-------- AUSGEWÄHLTER AUSZUG

Chronik/Wien

58-Jähriger starb in Schubhaft: Keiner ist schuld

„Klient hat mehrere Verbände auf den Füßen, dazwischen offene Stellen und ziemlich starke Verfärbungen. Liegt mit dem Rücken zu mir im Bett, gelbe Flecken auf dem Bettlaken deuten darauf hin, dass er ins Bett uriniert hat. Auf dem Tisch befinden sich mehrere Becher mit Tee/Kaffee (?) und ein Teller mit etwas eingetrocknetem Essen, außerdem sein Schubhaftbescheid.“

Die Zeilen, die ein Rechtsberater der Diakonie im vergangenen Juni notiert hat, beschrieben die Situation eines 58-jährigen Schubhäftlings, der im Polizeianhaltezentrum (PAZ) Rossauer Lände untergebracht war. Der Mann aus Ungarn starb in der darauffolgenden Nacht.

Plötzlicher Herztod

Fast ein Jahr später hat die Staatsanwaltschaft Wien die Ermittlungen in der Sache eingestellt. Zwei medizinische Gutachten waren eingeholt worden. Daraus ergab sich, dass der 58-jährige Herr M. eines natürlichen Todes gestorben ist. Und, dass er trotzdem haftfähig gewesen ist. „Eine stationäre Behandlung hätte den plötzlichen Herztod des Mannes nicht verhindert“, sagt Nina Bussek, Sprecherin der Staatsanwaltschaft.

----------------

**ARBEITSAUFTRAG**
Schreiben Sie den Bericht über den Tod des 58-Jährigen in der Schubhaft im Anschluss an seinen letzten Satz weiter.

-------- BEREITGESTELLTE ZEILEN

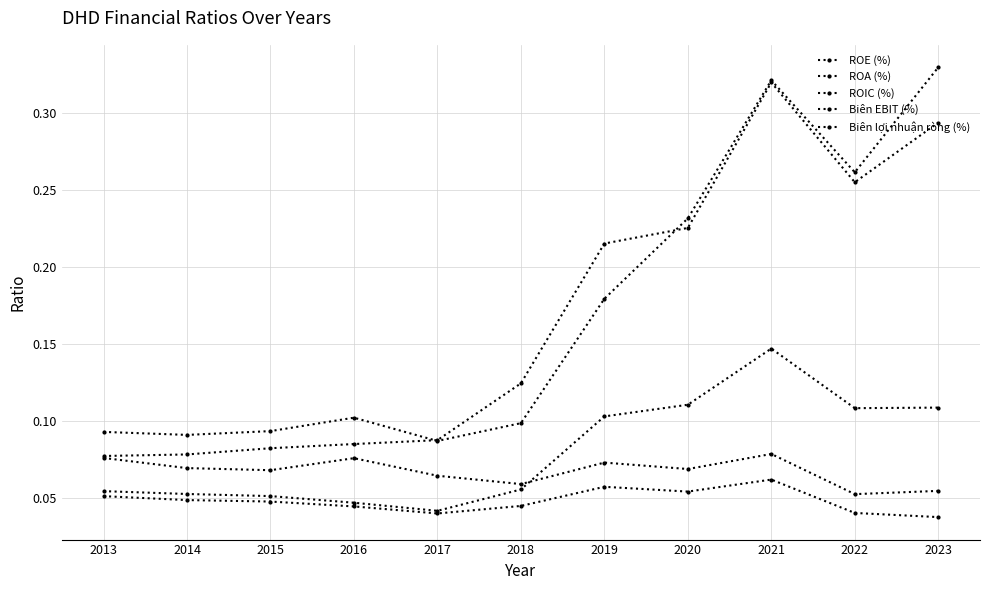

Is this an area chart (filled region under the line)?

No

----------------
-------- BEREITGESTELLTE ZEILEN

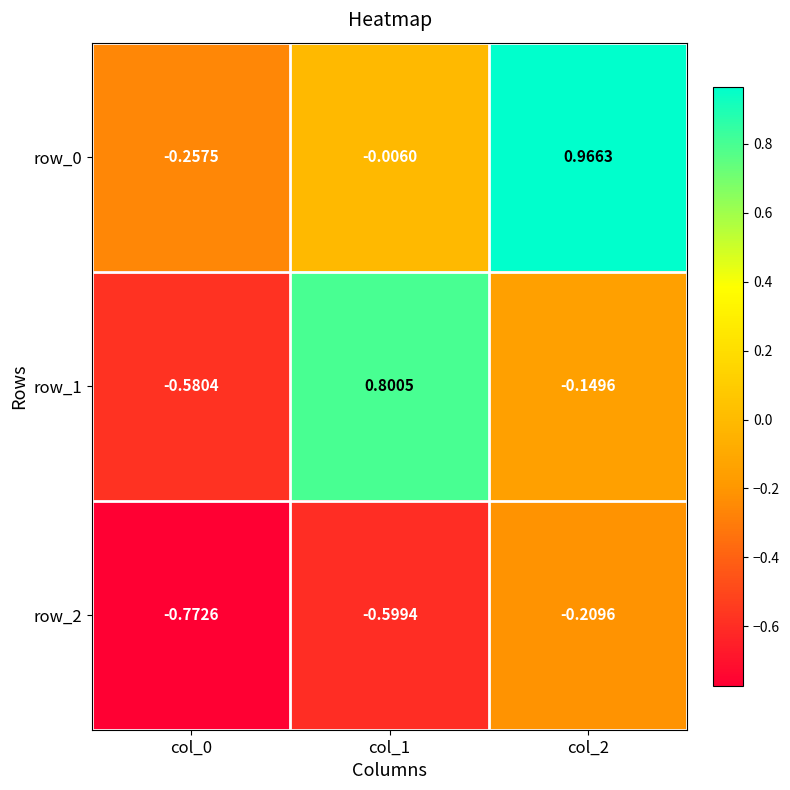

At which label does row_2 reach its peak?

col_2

----------------

**ERGEBNIS**
Guckloch

Der Mann sei sehr krank gewesen. Seine Situation habe sich äußerst rasch verschlechtert. Er war in einer Einzelzelle untergebracht, halbstündlich wurden laut Polizei Sichtkontrollen durch das Guckloch der Zellentür durchgeführt – da hätten sich keine Auffälligkeiten gezeigt. Als ein Beamter am 12. Juni 2019 um 7 Uhr in der Früh die Zelle betrat, atmete Herr M. nicht mehr.

Ein Amtsarzt hatte kurz zuvor noch die Haftfähigkeit des Mannes, der über Schmerzen klagte und nicht mehr selbst aus dem Bett aufstehen konnte, bescheinigt. Aus strafrechtlicher Sicht ist also niemand für den Tod des Mannes verantwortlich.

Doch aktuell läuft auch noch ein Verfahren beim Bundesverwaltungsgericht. Da soll geklärt werden, ob die Schubhaft überhaupt rechtmäßig und der Mann tatsächlich haftfähig war. Rechtsanwalt Clemens Lahner vertritt die Hinterbliebenen des 58-Jährigen. Bei der Diakonie sind das zentrale Fragen. „Da muss genau hingeschaut werden“, sagt Sprecherin Roberta Rastl .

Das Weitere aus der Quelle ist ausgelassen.